>> start Supplied passage

# VB2005 - inserting data into an MS database



## Akumos (May 6, 2010)

Hi All

I have an MS Access database with the following fields:

ID - integer
title - text
genre - text
length - text
actor1 - integer
plot - text
certificate - text
genreScore - integer

and I'm trying to connect my VB application to insert from text boxes. I have the code below so far but keep getting an error 'data type mismatch in criteria expression'. I assume it means something along the lines of... trying to insert text into a number field.

Any help is greatly appreciated...

   Private Sub btnAddMovie_Click(ByVal sender As System.Object, ByVal e As System.EventArgs) Handles btnAddMovie.Click

        Dim idNum As Integer = Val(txtID.Text)
        Dim titleString As String = txtTitle.Text
        Dim genreString As String = txtGenre.Text
        Dim lengthString As String = txtLength.Text
        Dim actor1Num As Integer = Val(txtActor.Text)
        Dim plotString As String = txtPlot.Text
        Dim certString As String = txtCert.Text
        Dim scoreNum As Integer = Val(txtScore.Text)

>> end Supplied passage
>> start Dataset content

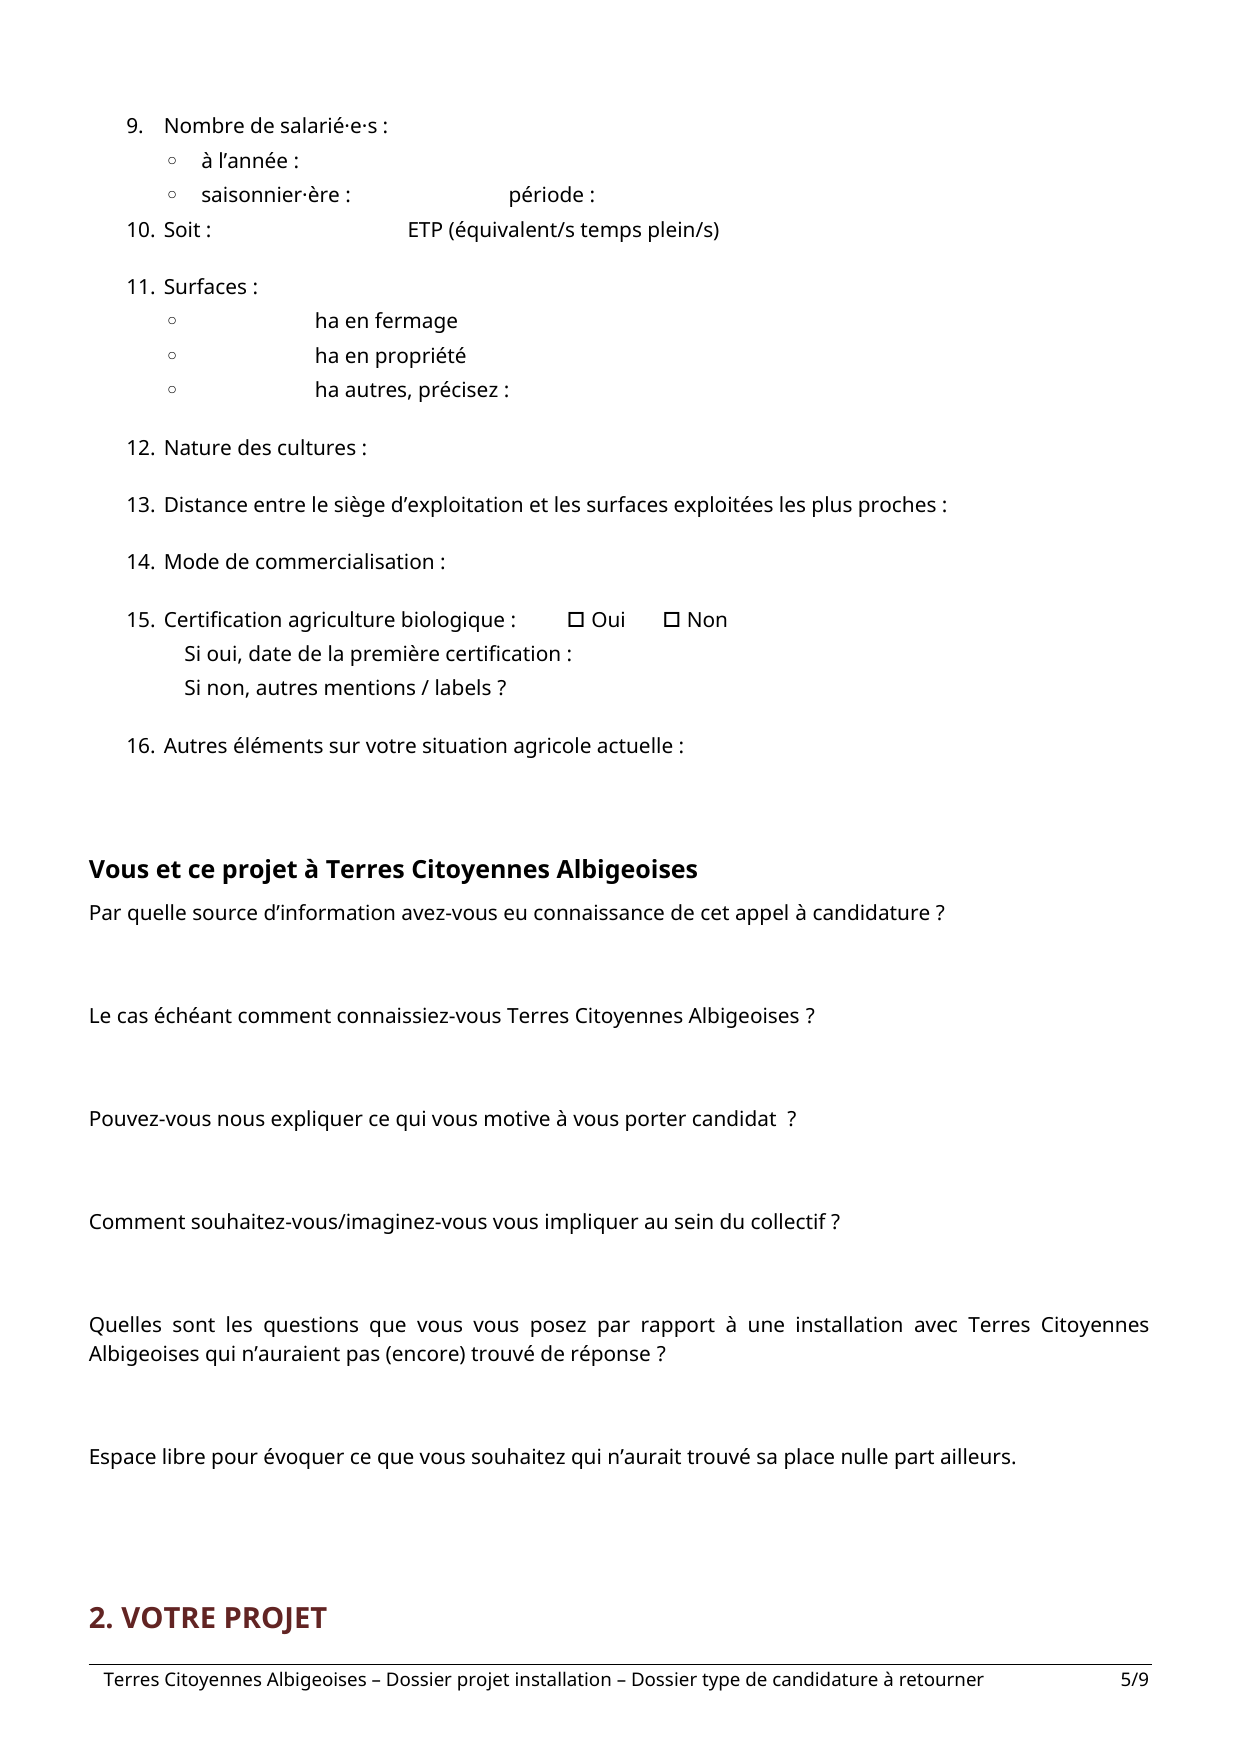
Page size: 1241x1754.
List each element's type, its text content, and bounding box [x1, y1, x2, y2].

>> end Dataset content

• Challenges:
• A. From the forum post about inserting data into an Access database, copy verbatim the part that opens with the words containing "Private Sub btnAddMovie_Click(ByVal" and closes with "Integer = Val(txtActor.Text)".
• B. In the forum post about inserting data into an Access database, rewrite the paragraph beginning "and I'm trying to connect my VB application" more briefly, keeping its main facts.
• C. Extend the forum post about inserting data into an Access database, picking up right after its last line.

• Expected responses:
• A.
Private Sub btnAddMovie_Click(ByVal sender As System.Object, ByVal e As System.EventArgs) Handles btnAddMovie.Click

        Dim idNum As Integer = Val(txtID.Text)
        Dim titleString As String = txtTitle.Text
        Dim genreString As String = txtGenre.Text
        Dim lengthString As String = txtLength.Text
        Dim actor1Num As Integer = Val(txtActor.Text)

• B. The poster is connecting a VB application to insert values from text boxes into the database. The current code keeps raising the error 'data type mismatch in criteria expression', which the poster takes to mean that text is being inserted into a number field.

• C.
        'titleString = Replace(titleString, "'", "''")
        'genreString = Replace(genreString, "'", "''")
        'lengthString = Replace(lengthString, "'", "''")
        'plotString = Replace(plotString, "'", "''")
        'certString = Replace(certString, "'", "''")

        Dim SQLString As String = "INSERT INTO movie (ID, title, genre, length, actor1, plot, certificate, genreScore) VALUES ('idNum.Integer','titleString.Text','genreString.Text','lengthString.Text','actor1Num.Integer','plotString.Text','certString.Text','scoreNum.Integer')"

        Dim dbPath = "C:\Users\Adam\Documents\movies.mdb"

        Dim connectionString As String = "Provider=Microsoft.Jet.OLEDB.4.0;" & "Data Source=" & dbPath

        Dim dbCon As New OleDbConnection(connectionString)



        Try

            dbCon.Open()

            Dim cmd As New OleDbCommand(SQLString, dbCon)
            cmd.ExecuteNonQuery()

            dbCon.Close()

        Catch ex As System.Exception
            MessageBox.Show("Error: " & vbNewLine & ex.Message)
            Exit Sub

        End Try










    End Sub
End Class


----------



## Akumos (May 7, 2010)

Help please!!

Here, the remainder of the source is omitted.